A real-life benchmark for NoSQL databases. It simulates the use case of powering the newsfeed for a social app. The benchmark is open source and easy to replicate. It uses Stream-Framework, the most widely used open source package for building scalable newsfeeds and activity streams.
CloudFormation, Fabric, Boto and Cloud-init are used to automatically setup the infrastructure and run the benchmark.
Note that running a benchmark can be expensive.
git clone https://github.com/GetStream/Stream-Framework-Bench.git
Create a new python virtual env
mkvirtualenv bench
Install the dependencies
pip install -r requirements
Ensure you have your AWS cli installed and configured.

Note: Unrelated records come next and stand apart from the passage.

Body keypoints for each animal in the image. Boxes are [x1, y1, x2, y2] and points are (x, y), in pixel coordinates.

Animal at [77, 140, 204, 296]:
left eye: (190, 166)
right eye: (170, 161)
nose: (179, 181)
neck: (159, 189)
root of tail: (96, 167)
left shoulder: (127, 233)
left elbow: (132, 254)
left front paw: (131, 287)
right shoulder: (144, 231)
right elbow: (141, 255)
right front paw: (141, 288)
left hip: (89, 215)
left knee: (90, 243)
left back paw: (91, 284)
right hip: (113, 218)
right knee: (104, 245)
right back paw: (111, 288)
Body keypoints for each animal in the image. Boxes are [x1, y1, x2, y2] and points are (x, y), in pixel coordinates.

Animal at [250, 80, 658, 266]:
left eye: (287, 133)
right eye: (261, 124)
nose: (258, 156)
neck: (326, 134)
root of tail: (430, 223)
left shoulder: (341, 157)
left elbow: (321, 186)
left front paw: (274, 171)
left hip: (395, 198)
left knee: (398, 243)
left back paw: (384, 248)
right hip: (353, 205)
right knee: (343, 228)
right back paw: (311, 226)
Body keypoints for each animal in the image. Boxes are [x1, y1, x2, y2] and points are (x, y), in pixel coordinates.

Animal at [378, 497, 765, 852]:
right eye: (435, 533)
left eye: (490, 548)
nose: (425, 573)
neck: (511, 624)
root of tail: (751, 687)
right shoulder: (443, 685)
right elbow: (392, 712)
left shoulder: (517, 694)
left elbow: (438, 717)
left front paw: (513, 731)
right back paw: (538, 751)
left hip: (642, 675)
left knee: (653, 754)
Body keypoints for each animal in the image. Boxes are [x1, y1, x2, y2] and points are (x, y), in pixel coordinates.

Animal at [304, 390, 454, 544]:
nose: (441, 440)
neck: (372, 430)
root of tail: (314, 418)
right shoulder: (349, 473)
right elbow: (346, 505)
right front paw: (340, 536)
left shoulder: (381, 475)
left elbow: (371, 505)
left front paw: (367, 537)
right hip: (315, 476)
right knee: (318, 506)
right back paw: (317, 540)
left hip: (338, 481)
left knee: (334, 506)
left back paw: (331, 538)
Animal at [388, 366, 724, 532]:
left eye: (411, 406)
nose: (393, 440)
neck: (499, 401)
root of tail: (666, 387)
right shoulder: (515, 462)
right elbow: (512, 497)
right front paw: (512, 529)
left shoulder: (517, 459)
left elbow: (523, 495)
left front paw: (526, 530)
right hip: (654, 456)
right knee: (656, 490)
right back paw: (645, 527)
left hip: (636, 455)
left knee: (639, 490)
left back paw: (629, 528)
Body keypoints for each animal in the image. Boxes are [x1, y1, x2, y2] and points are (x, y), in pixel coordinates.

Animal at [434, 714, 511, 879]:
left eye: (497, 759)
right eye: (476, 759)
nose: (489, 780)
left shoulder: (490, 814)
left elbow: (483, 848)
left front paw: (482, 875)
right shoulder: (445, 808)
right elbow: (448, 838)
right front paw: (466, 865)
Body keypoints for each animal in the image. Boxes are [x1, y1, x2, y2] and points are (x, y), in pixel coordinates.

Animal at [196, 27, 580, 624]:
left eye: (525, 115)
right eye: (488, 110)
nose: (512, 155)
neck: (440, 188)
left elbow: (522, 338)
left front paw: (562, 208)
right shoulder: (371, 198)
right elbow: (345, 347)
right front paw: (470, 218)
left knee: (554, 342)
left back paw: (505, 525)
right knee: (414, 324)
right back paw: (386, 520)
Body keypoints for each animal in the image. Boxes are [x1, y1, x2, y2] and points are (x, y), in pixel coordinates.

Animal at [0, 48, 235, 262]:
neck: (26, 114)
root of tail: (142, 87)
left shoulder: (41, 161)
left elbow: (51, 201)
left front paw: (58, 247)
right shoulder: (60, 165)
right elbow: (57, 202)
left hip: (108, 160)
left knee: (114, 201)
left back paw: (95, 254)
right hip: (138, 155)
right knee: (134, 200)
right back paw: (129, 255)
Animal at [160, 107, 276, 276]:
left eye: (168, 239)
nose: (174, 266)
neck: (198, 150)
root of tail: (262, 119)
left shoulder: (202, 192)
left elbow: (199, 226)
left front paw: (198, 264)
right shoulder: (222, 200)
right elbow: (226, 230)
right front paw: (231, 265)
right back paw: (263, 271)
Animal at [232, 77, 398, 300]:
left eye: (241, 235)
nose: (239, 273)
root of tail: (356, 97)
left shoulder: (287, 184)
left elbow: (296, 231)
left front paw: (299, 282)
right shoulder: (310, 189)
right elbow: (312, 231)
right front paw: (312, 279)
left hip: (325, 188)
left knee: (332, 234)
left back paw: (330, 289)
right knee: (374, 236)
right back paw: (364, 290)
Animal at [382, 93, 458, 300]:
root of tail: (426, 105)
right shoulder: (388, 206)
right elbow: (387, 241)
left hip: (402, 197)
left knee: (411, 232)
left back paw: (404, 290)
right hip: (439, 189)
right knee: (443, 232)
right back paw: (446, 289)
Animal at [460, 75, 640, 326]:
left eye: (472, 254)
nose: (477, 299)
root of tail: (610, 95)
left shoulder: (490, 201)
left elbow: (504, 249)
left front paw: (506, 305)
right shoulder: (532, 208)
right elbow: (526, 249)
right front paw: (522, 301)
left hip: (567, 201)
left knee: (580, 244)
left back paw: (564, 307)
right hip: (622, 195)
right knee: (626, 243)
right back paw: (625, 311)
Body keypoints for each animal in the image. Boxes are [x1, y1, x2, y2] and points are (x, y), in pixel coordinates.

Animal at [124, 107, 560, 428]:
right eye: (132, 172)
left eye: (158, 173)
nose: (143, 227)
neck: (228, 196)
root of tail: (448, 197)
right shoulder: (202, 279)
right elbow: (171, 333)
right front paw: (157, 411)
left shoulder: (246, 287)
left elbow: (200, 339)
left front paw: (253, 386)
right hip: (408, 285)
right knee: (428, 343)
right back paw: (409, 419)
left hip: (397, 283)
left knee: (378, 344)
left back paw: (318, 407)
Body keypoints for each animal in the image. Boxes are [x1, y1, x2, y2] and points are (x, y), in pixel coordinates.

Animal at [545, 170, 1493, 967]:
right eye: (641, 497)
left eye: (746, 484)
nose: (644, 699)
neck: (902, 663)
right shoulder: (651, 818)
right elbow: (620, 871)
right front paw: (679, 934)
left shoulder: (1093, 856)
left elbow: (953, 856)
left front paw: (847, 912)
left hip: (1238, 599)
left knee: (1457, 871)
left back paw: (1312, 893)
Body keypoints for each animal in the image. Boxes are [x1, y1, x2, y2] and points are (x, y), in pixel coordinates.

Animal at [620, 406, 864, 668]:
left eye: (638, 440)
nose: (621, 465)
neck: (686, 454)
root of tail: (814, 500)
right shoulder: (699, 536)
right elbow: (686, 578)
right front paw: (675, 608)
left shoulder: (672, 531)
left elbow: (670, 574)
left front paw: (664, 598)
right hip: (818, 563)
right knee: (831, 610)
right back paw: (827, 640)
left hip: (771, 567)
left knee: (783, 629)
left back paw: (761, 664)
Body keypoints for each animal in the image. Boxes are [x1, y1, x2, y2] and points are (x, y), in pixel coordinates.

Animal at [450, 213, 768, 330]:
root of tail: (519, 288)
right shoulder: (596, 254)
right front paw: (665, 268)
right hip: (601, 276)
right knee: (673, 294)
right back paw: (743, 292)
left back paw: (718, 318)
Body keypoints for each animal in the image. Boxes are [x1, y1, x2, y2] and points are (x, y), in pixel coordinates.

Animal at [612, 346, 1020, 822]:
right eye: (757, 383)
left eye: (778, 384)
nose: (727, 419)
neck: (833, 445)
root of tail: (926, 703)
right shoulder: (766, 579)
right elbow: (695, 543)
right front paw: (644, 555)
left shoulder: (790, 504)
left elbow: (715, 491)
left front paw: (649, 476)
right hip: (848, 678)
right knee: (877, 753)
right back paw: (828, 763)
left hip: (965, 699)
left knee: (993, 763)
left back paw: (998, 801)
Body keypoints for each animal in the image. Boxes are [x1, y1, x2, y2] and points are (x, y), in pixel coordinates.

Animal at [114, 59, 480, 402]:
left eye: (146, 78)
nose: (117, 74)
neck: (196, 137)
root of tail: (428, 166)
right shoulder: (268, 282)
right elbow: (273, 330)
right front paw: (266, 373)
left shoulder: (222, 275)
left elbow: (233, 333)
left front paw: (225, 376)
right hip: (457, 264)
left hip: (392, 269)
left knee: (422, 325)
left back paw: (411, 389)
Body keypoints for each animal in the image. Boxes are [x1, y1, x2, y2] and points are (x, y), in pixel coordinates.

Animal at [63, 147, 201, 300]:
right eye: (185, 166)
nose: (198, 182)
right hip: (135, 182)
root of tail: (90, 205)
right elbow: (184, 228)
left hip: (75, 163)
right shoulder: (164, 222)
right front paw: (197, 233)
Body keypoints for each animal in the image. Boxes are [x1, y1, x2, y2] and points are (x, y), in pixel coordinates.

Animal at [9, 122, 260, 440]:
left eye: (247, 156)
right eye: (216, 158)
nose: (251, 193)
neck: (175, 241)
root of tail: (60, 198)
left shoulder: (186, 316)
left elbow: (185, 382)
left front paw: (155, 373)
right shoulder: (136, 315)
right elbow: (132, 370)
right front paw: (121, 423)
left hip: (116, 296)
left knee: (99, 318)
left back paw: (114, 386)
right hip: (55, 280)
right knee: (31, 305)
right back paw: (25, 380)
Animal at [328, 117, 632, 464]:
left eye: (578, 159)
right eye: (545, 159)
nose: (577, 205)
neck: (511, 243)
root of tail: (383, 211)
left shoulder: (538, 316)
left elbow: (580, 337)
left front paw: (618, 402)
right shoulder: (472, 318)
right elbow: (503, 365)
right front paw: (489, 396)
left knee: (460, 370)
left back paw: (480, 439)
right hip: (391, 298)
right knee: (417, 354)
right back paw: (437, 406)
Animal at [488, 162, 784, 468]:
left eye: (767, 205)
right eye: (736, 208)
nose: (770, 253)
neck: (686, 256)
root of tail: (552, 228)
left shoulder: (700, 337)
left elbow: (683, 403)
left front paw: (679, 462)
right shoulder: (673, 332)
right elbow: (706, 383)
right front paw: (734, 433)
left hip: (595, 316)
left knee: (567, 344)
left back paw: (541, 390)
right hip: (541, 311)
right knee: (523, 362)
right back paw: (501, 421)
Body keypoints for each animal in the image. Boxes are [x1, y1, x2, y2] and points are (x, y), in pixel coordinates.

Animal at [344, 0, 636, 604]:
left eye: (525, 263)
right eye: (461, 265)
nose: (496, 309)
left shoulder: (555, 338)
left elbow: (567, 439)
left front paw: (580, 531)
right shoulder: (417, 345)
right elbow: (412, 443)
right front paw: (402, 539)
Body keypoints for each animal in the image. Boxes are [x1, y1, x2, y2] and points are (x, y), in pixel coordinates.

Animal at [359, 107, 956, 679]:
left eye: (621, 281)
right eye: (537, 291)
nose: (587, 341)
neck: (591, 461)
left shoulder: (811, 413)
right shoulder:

Configure your credentials file
Change the key pair name used for starting the instances by editing stack.template
Start the cluster on AWS (warning, this is expensive). By default the stack will be created in the us-west-2 region.
fab create_stack:stack=cassandra,key_name=yourkeyname
Optionally you can use datadog to track the benchmark metrics:
fab create_stack:stack=cassandra,datadog=yourapikeyhere
You can view the progress in your Cloudformation dashboard. Note that cloud-init will take a while to run. (cassandra-driver takes a while to install)
fab run_bench:stack=cassandra
Note: This step will fail if your stack didn't complete the cloud-init configuration step.
The benchmark will slowly increase the number of users in the graph and measure:
- The time it takes to read a feed
- The fanout delay for feed updates
fab delete_stack:stack=cassandra
Fork Stream-Framework https://github.com/tschellenbach/stream-framework
Implement your own storage backend
Fork Stream-Framework-Bench
Update requirements.txt and reference your Stream-Framework fork
Copy the cassandra.json cloudformation file and make the required changes
- HighScalability post
A stack will typically start several components
- RabbitMQ (message queue) & Admin instance - 1 large node
- Task workers/ Celery - An autoscaling group of task workers
- A cluster of your database instances - 3 by default
- Running a celery worker locally
celery -A benchmark worker -l debug
- Set CELERY_ALWAYS_EAGER to False